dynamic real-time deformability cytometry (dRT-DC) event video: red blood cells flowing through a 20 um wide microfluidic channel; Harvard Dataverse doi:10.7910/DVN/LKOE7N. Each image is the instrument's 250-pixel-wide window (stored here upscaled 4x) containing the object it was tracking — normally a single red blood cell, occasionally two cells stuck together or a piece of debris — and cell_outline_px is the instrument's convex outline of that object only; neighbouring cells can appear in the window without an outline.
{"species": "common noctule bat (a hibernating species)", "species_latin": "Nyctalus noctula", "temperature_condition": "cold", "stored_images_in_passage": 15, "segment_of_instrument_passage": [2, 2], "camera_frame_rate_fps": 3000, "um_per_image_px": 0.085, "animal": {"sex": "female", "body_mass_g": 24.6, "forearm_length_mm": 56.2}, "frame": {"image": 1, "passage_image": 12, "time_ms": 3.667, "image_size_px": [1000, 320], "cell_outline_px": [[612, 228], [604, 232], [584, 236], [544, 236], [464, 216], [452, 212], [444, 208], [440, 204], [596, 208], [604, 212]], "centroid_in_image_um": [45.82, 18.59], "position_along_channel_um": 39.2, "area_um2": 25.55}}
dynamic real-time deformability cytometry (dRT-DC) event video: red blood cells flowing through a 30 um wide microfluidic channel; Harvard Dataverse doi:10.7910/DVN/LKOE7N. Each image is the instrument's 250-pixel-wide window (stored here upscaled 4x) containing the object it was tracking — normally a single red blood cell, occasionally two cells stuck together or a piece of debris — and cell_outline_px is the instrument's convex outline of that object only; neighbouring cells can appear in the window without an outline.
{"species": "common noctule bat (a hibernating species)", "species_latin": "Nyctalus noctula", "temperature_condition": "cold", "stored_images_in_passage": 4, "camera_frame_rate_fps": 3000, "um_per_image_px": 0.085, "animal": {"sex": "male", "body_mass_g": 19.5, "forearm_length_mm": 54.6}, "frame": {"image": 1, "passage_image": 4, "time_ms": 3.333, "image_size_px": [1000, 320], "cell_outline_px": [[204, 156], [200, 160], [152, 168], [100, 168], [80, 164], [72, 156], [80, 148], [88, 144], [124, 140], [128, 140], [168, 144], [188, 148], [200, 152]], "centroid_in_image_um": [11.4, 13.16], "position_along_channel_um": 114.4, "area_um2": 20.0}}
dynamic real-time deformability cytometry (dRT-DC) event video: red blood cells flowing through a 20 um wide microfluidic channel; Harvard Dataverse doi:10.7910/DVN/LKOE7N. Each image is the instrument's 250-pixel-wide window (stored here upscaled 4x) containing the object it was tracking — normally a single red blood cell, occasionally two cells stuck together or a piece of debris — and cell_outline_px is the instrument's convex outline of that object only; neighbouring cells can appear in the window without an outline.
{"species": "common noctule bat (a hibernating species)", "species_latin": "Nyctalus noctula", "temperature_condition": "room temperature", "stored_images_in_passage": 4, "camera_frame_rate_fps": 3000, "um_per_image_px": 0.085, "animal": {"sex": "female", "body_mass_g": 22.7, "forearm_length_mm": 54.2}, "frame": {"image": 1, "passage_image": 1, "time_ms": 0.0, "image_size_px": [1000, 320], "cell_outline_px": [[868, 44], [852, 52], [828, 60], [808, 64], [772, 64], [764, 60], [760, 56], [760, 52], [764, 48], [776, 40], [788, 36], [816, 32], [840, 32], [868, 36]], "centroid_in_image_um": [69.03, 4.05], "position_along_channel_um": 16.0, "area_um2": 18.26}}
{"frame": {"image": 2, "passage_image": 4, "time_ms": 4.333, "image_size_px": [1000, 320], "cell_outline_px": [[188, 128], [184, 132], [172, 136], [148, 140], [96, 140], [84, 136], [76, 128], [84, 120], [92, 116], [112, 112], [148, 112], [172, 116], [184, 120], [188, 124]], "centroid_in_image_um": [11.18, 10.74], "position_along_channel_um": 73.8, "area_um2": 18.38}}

····················

**What is asked**
Return the material in full, exactly as shown.

**Reply**
dynamic real-time deformability cytometry (dRT-DC) event video: red blood cells flowing through a 20 um wide microfluidic channel; Harvard Dataverse doi:10.7910/DVN/LKOE7N. Each image is the instrument's 250-pixel-wide window (stored here upscaled 4x) containing the object it was tracking — normally a single red blood cell, occasionally two cells stuck together or a piece of debris — and cell_outline_px is the instrument's convex outline of that object only; neighbouring cells can appear in the window without an outline.
{"species": "common noctule bat (a hibernating species)", "species_latin": "Nyctalus noctula", "temperature_condition": "cold", "stored_images_in_passage": 15, "segment_of_instrument_passage": [2, 2], "camera_frame_rate_fps": 3000, "um_per_image_px": 0.085, "animal": {"sex": "female", "body_mass_g": 24.6, "forearm_length_mm": 56.2}, "frame": {"image": 1, "passage_image": 12, "time_ms": 3.667, "image_size_px": [1000, 320], "cell_outline_px": [[612, 228], [604, 232], [584, 236], [544, 236], [464, 216], [452, 212], [444, 208], [440, 204], [596, 208], [604, 212]], "centroid_in_image_um": [45.82, 18.59], "position_along_channel_um": 39.2, "area_um2": 25.55}}
dynamic real-time deformability cytometry (dRT-DC) event video: red blood cells flowing through a 30 um wide microfluidic channel; Harvard Dataverse doi:10.7910/DVN/LKOE7N. Each image is the instrument's 250-pixel-wide window (stored here upscaled 4x) containing the object it was tracking — normally a single red blood cell, occasionally two cells stuck together or a piece of debris — and cell_outline_px is the instrument's convex outline of that object only; neighbouring cells can appear in the window without an outline.
{"species": "common noctule bat (a hibernating species)", "species_latin": "Nyctalus noctula", "temperature_condition": "cold", "stored_images_in_passage": 4, "camera_frame_rate_fps": 3000, "um_per_image_px": 0.085, "animal": {"sex": "male", "body_mass_g": 19.5, "forearm_length_mm": 54.6}, "frame": {"image": 1, "passage_image": 4, "time_ms": 3.333, "image_size_px": [1000, 320], "cell_outline_px": [[204, 156], [200, 160], [152, 168], [100, 168], [80, 164], [72, 156], [80, 148], [88, 144], [124, 140], [128, 140], [168, 144], [188, 148], [200, 152]], "centroid_in_image_um": [11.4, 13.16], "position_along_channel_um": 114.4, "area_um2": 20.0}}
dynamic real-time deformability cytometry (dRT-DC) event video: red blood cells flowing through a 20 um wide microfluidic channel; Harvard Dataverse doi:10.7910/DVN/LKOE7N. Each image is the instrument's 250-pixel-wide window (stored here upscaled 4x) containing the object it was tracking — normally a single red blood cell, occasionally two cells stuck together or a piece of debris — and cell_outline_px is the instrument's convex outline of that object only; neighbouring cells can appear in the window without an outline.
{"species": "common noctule bat (a hibernating species)", "species_latin": "Nyctalus noctula", "temperature_condition": "room temperature", "stored_images_in_passage": 4, "camera_frame_rate_fps": 3000, "um_per_image_px": 0.085, "animal": {"sex": "female", "body_mass_g": 22.7, "forearm_length_mm": 54.2}, "frame": {"image": 1, "passage_image": 1, "time_ms": 0.0, "image_size_px": [1000, 320], "cell_outline_px": [[868, 44], [852, 52], [828, 60], [808, 64], [772, 64], [764, 60], [760, 56], [760, 52], [764, 48], [776, 40], [788, 36], [816, 32], [840, 32], [868, 36]], "centroid_in_image_um": [69.03, 4.05], "position_along_channel_um": 16.0, "area_um2": 18.26}}
{"frame": {"image": 2, "passage_image": 4, "time_ms": 4.333, "image_size_px": [1000, 320], "cell_outline_px": [[188, 128], [184, 132], [172, 136], [148, 140], [96, 140], [84, 136], [76, 128], [84, 120], [92, 116], [112, 112], [148, 112], [172, 116], [184, 120], [188, 124]], "centroid_in_image_um": [11.18, 10.74], "position_along_channel_um": 73.8, "area_um2": 18.38}}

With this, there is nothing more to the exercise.